As I mentioned above, STC looked like it wouldn't work: code in RAM simply can't reach code in Flash with a call. But a sketch of a Flash-only STC Forth kernel suggested that it would be 20-30% faster than DTC! I have a hard time leaving that kind of performance on the table. Fortunately, I found a solution, described below.
Rewiring the Cortex-M3's memory map: the Farcall Reflector
The M3 uses a fixed memory map, without an MMU -- so the chip designer's decisions are more or less set in stone. On all the M3s I've surveyed, the layout is similar:
- Flash sits at the very bottom of RAM. (Most M3s let you remap the bottom section into RAM to move the vector table, which seems kind of odd, since the M3 lets you set the vector table address...but I digress.)
- The primary SRAM sits somewhere between 512MiB and 1GiB into the address space.
- Between Flash and SRAM is a large unmapped hole. Touching this hole generates a Bus Fault.
Now, a Bus Fault isn't fatal -- programs can set an exception handler to handle it. I set about trying to abuse this mechanism. Here's the approach:
- The Forth kernel pretends that the top few kilobytes of unmapped space alias Flash. That is, calling a Flash address A is equivalent to calling SRAM_BASE - FLASH_SIZE + A. I call this section of address space the reflector.
- Of course, this is a fiction: jumping into this space causes a fault. But the Bus Fault handler rewrites the jump destination to point into Flash and resumes.
This is slower than a true call. Microbenchmarks put it at 25-30 cycles, whereas a call into Flash without prefetch costs about 7, and an indirect call of the same sort appears to cost 10-12. But code in RAM can now call Flash using a single four-byte branch-with-link instruction, instead of an eight-byte sequence that loads the address into a register and jumps indirect. Because Forth code consists mostly of calls, this cuts code size by nearly 50%.
This makes STC practical on the M3, but it doesn't make it fast. While benchmarks that run entirely in RAM or entirely in Flash run about 25% faster than DTC, code that repeatedly calls from RAM to Flash is slower.
By tweaking the reflector implementation, I got a bonus I wasn't expecting.
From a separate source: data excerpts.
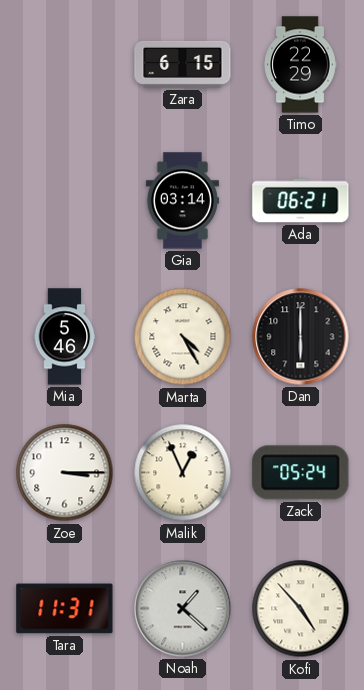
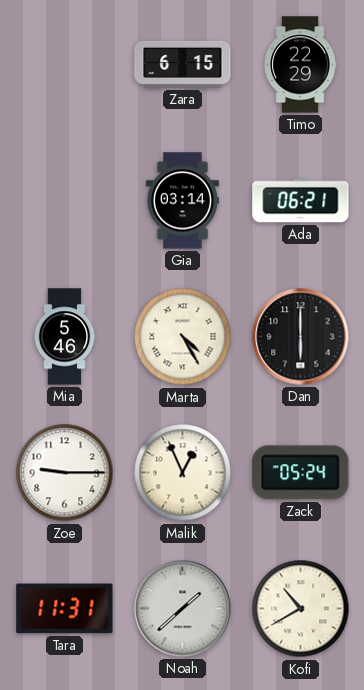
Zoe: 3:15 -> 9:15
Noah: 1:22 -> 1:38
Kofi: 4:53 -> 10:40
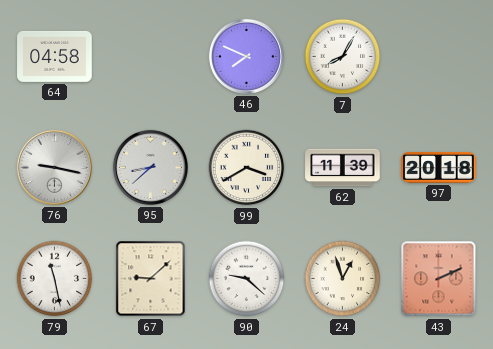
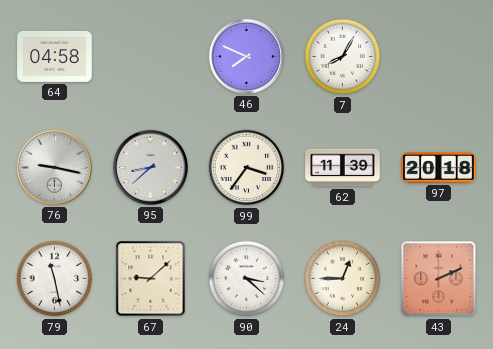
99: 3:40 -> 3:36
90: 9:22 -> 3:22
24: 12:57 -> 12:45
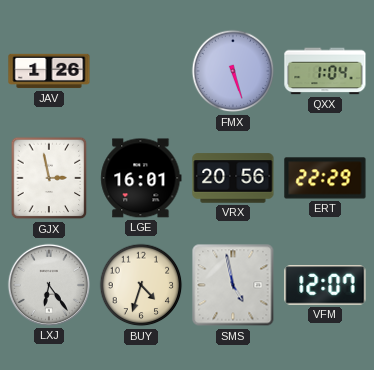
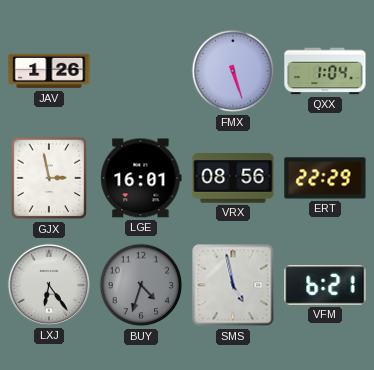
VRX: 20:56 -> 08:56
BUY dial: cream -> grey
VFM: 12:07 -> 6:21
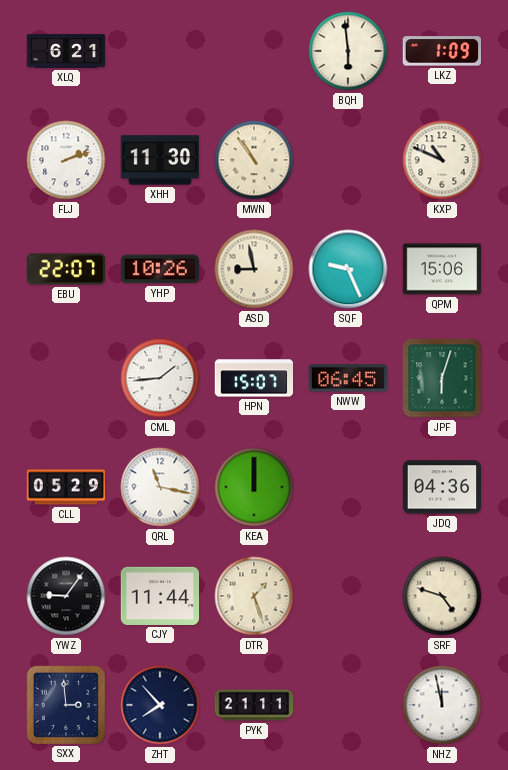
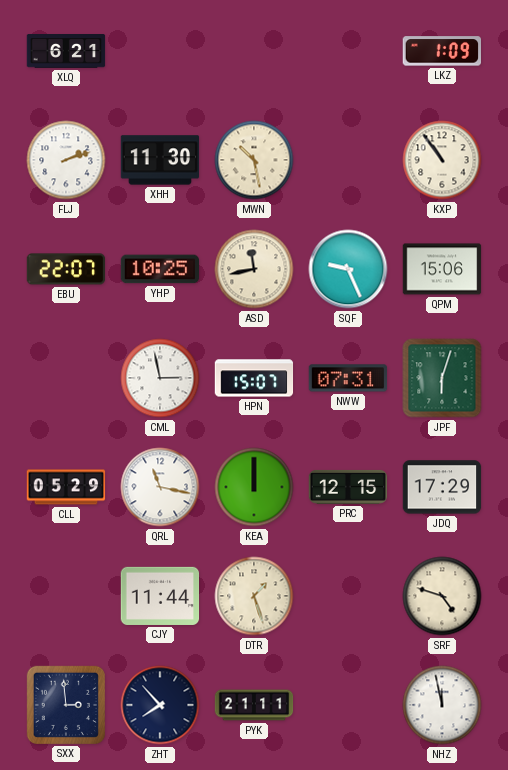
BQH: 5:59 -> none
MWN: 10:54 -> 10:28
KXP: 10:49 -> 10:54
YHP: 10:26 -> 10:25
ASD: 8:58 -> 11:43
CML: 1:44 -> 2:58
NWW: 06:45 -> 07:31
PRC: none -> 12:15
JDQ: 04:36 -> 17:29
YWZ: 9:06 -> none
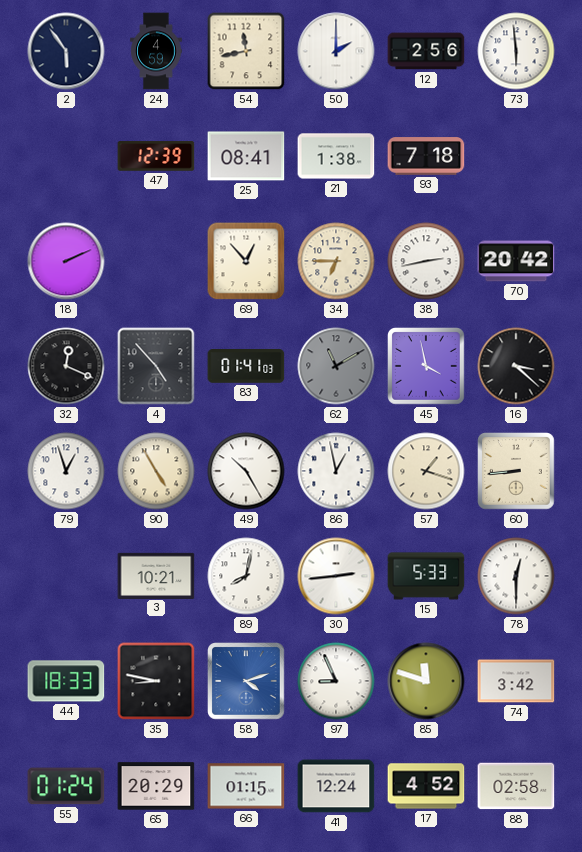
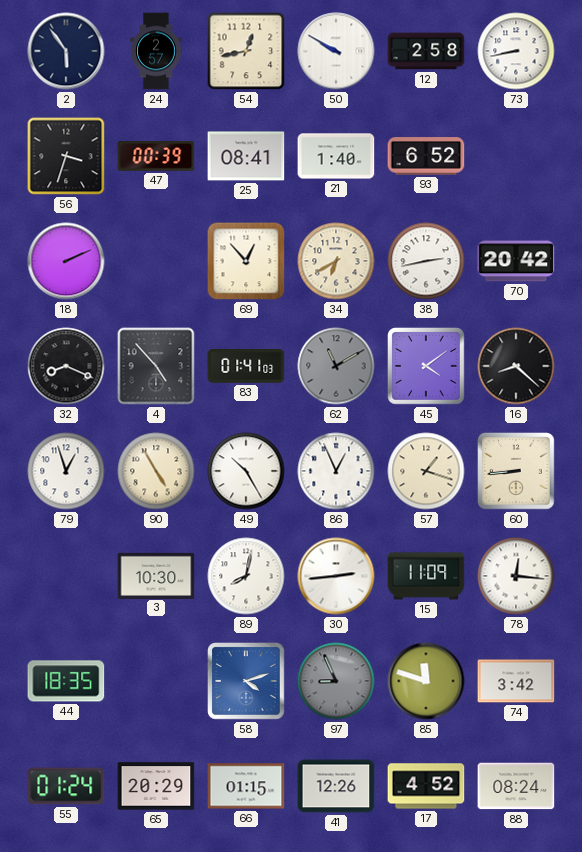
24: 4:59 -> 2:57
54: 11:43 -> 12:43
50: 2:00 -> 9:50
12: 2:56 -> 2:58
73: 5:59 -> 8:43
56: none -> 3:33
47: 12:39 -> 00:39
21: 1:38 -> 1:40
93: 7:18 -> 6:52
34: 6:45 -> 6:40
32: 12:19 -> 8:19
45: 3:58 -> 4:09
16: 3:22 -> 8:22
86: 12:58 -> 12:56
3: 10:21 -> 10:30
15: 5:33 -> 11:09
78: 12:30 -> 12:16
44: 18:33 -> 18:35
35: 8:47 -> none
97 dial: white -> grey
41: 12:24 -> 12:26
88: 02:58 -> 08:24
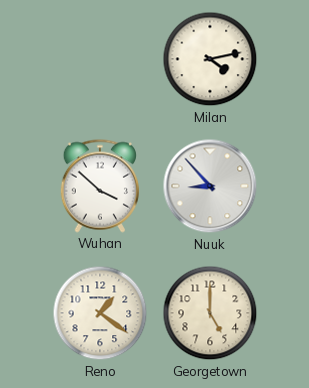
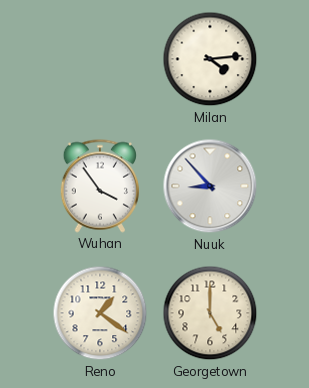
Milan: 4:13 -> 4:14
Wuhan: 3:52 -> 3:54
ARM calls and jumps are relative. Instead of using a fixed reflector window, M3Forth now uses a dynamic window that adjusts to the actual amount of code stored in Flash. RAM code can thus pretend that it's in Flash, right above the actual Flash code. It becomes position-independent. This makes it nearly trivial to "save" code from RAM to Flash, since it eliminates most relocations! The reflector window base is held in a register that was otherwise unused (currently r11), making the Bus Fault handler slightly faster.
Removing farcalls by inlining
A casual analysis of Forth binaries suggested that most high-level code makes heavy use of a few primitives (which live in Flash):
- The branch words, which implement all control structures and loops.
- The stack manipulation words, like DUP and SWAP.
- Memory access words, like @ and !.
The easiest way to make such code faster is to copy the primitives into RAM, but this is wasteful. Instead, I'm working on making the compiler smarter about inlining. This is working in the offline Flash compiler, bootstrap.py, and reduces code size substantially by replacing eight-byte traditional Forth branches (like 0BRANCH) with two-byte Thumb-2 instructions. So far it has literaly saved kilobytes.
The online compiler (which generates code in RAM) performs minimal inlining at the moment, but this should remove the last main speed difference between inlined-DTC and STC. Of course, code that runs out of Flash -- such as finished applications -- already performs on par with hand-coded assembly.